Plastic is a highly useful material, but one that can also be a pain as it ages. Owners of vintage equipment the world over are suffering, as knobs break off, bezels get cracked and parts warp, discolor and fail. Oftentimes, the strategy has been to rob good parts from other broken hardware and cross your fingers that the supply doesn’t dry up. [Eric Strebel] shows us that’s not the only solution – you can replicate vintage plastic parts yourself, with the right tools.
In the recording industry there’s simply no substitute for vintage gear, so a cottage industry has formed around keeping old hardware going. [Eric] was tasked with reproducing VU meter bezels for a classic Neve audio console, as replacement parts haven’t been produced since the 1970s.
The first step is to secure a good quality master for replication. An original bezel is removed, and polished up to remove scratches and blemishes from 40+ years of wear and tear. A silicone mold is then created in a plywood box. Lasercut parts are used to create the base, runner, and vents quickly and easily. The mold is then filled with resin to produce the final part. [Eric] demonstrates the whole process, using a clear silicone and dyed resin to make it more visible for the viewer.

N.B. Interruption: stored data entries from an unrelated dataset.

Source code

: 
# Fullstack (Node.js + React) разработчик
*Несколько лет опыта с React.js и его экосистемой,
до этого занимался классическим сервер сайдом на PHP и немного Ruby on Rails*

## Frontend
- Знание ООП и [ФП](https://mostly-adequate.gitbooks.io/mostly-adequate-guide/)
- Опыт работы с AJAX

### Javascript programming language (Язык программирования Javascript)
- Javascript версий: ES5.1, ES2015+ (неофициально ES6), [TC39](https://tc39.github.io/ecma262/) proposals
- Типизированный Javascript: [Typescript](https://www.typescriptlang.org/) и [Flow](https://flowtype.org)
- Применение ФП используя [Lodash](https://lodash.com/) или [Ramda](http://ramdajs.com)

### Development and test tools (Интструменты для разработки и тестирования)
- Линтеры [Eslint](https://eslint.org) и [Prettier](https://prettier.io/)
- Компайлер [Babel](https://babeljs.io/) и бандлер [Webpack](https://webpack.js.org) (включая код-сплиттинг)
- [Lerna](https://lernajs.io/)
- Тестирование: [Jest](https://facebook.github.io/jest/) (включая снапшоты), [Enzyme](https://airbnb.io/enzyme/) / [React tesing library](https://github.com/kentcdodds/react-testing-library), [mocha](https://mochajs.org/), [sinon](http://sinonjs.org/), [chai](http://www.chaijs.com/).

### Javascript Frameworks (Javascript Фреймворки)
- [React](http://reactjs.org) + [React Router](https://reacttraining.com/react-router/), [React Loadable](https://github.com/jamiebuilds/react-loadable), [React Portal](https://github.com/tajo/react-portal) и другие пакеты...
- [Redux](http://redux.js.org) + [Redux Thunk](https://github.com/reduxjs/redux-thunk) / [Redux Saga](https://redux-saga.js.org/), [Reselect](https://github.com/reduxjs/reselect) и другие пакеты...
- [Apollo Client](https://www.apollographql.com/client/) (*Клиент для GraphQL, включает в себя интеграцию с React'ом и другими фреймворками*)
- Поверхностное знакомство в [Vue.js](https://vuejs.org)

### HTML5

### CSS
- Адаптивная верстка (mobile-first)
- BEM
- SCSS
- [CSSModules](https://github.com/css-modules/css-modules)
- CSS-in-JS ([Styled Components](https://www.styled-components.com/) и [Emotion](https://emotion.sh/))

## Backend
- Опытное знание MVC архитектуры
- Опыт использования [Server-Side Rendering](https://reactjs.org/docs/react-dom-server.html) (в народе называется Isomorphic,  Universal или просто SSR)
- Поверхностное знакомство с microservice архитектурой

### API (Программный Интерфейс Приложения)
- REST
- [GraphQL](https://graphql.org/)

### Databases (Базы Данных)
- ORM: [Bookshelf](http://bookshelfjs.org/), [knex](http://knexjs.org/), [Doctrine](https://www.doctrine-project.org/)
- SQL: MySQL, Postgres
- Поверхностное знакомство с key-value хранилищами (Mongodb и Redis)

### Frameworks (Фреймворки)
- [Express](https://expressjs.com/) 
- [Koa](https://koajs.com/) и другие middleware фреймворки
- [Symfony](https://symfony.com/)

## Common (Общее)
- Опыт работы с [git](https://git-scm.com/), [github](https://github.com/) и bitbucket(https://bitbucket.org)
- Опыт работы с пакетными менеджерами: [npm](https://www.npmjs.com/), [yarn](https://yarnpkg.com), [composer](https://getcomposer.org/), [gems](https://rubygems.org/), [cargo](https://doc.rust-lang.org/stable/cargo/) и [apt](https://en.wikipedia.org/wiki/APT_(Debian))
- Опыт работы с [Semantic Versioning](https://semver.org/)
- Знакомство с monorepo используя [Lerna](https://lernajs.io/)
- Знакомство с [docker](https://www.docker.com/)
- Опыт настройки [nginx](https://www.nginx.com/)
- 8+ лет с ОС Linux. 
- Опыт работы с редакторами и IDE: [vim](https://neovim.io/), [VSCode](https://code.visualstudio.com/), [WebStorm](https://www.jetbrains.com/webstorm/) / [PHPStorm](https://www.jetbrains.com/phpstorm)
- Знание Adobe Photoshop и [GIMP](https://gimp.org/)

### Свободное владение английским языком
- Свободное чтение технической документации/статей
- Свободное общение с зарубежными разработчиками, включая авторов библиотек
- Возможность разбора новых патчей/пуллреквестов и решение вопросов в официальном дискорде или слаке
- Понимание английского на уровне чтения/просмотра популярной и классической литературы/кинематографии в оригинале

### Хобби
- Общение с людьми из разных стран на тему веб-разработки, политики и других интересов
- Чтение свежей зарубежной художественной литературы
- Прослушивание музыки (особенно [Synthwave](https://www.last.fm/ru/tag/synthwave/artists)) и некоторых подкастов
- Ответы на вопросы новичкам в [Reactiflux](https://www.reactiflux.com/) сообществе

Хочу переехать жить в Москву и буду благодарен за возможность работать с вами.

Initial results were unfortunately poor, due to the silicone and hardener used. The parts were usable dimensionally, but had a hazy surface finish giving very poor optical qualities. This was rectified by returning to a known-good silicone compound, which was able to produce perfectly clear parts first time. Impressively, the only finishing required is to snap off the runner and vents. The part is then ready for installation. As a final piece of showmanship, [Eric] then ships the parts in a custom laser-engraved cardboard case. As they say, presentation is everything.